Assigned task =
In the records below, find the line with "scegliere l'uomo giusto"; retype that line and all the following lines through the end, exactly, and add nothing.

Content starts

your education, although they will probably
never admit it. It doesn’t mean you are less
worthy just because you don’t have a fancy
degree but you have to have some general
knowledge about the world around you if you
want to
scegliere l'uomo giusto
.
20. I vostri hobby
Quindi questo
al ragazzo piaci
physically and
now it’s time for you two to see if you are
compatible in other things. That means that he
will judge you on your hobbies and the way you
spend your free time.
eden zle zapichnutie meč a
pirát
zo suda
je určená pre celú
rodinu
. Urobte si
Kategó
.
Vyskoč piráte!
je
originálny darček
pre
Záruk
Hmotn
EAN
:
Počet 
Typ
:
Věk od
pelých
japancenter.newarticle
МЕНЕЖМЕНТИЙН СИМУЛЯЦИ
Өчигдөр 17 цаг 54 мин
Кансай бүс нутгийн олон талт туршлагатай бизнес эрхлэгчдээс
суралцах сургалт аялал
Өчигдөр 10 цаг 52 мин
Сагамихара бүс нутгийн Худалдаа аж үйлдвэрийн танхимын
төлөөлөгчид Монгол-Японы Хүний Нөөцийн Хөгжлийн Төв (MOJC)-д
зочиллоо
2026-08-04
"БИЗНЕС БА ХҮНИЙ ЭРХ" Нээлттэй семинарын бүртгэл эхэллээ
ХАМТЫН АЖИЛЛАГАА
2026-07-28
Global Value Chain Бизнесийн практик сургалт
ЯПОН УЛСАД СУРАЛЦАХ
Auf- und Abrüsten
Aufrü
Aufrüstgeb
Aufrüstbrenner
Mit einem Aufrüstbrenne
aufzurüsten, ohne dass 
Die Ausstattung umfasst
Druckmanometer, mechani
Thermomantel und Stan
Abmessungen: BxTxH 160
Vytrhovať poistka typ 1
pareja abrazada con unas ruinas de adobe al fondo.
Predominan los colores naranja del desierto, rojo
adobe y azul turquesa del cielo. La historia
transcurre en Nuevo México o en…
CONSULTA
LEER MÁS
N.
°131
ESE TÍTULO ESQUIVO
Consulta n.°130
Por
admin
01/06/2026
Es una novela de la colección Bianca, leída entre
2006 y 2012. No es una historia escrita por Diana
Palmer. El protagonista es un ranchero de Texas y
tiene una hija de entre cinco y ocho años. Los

Content ends

Written solution =
scegliere l'uomo giusto
.
20. I vostri hobby
Quindi questo
al ragazzo piaci
physically and
now it’s time for you two to see if you are
compatible in other things. That means that he
will judge you on your hobbies and the way you
spend your free time.
eden zle zapichnutie meč a
pirát
zo suda
je určená pre celú
rodinu
. Urobte si
Kategó
.
Vyskoč piráte!
je
originálny darček
pre
Záruk
Hmotn
EAN
:
Počet 
Typ
:
Věk od
pelých
japancenter.newarticle
МЕНЕЖМЕНТИЙН СИМУЛЯЦИ
Өчигдөр 17 цаг 54 мин
Кансай бүс нутгийн олон талт туршлагатай бизнес эрхлэгчдээс
суралцах сургалт аялал
Өчигдөр 10 цаг 52 мин
Сагамихара бүс нутгийн Худалдаа аж үйлдвэрийн танхимын
төлөөлөгчид Монгол-Японы Хүний Нөөцийн Хөгжлийн Төв (MOJC)-д
зочиллоо
2026-08-04
"БИЗНЕС БА ХҮНИЙ ЭРХ" Нээлттэй семинарын бүртгэл эхэллээ
ХАМТЫН АЖИЛЛАГАА
2026-07-28
Global Value Chain Бизнесийн практик сургалт
ЯПОН УЛСАД СУРАЛЦАХ
Auf- und Abrüsten
Aufrü
Aufrüstgeb
Aufrüstbrenner
Mit einem Aufrüstbrenne
aufzurüsten, ohne dass 
Die Ausstattung umfasst
Druckmanometer, mechani
Thermomantel und Stan
Abmessungen: BxTxH 160
Vytrhovať poistka typ 1
pareja abrazada con unas ruinas de adobe al fondo.
Predominan los colores naranja del desierto, rojo
adobe y azul turquesa del cielo. La historia
transcurre en Nuevo México o en…
CONSULTA
LEER MÁS
N.
°131
ESE TÍTULO ESQUIVO
Consulta n.°130
Por
admin
01/06/2026
Es una novela de la colección Bianca, leída entre
2006 y 2012. No es una historia escrita por Diana
Palmer. El protagonista es un ranchero de Texas y
tiene una hija de entre cinco y ocho años. Los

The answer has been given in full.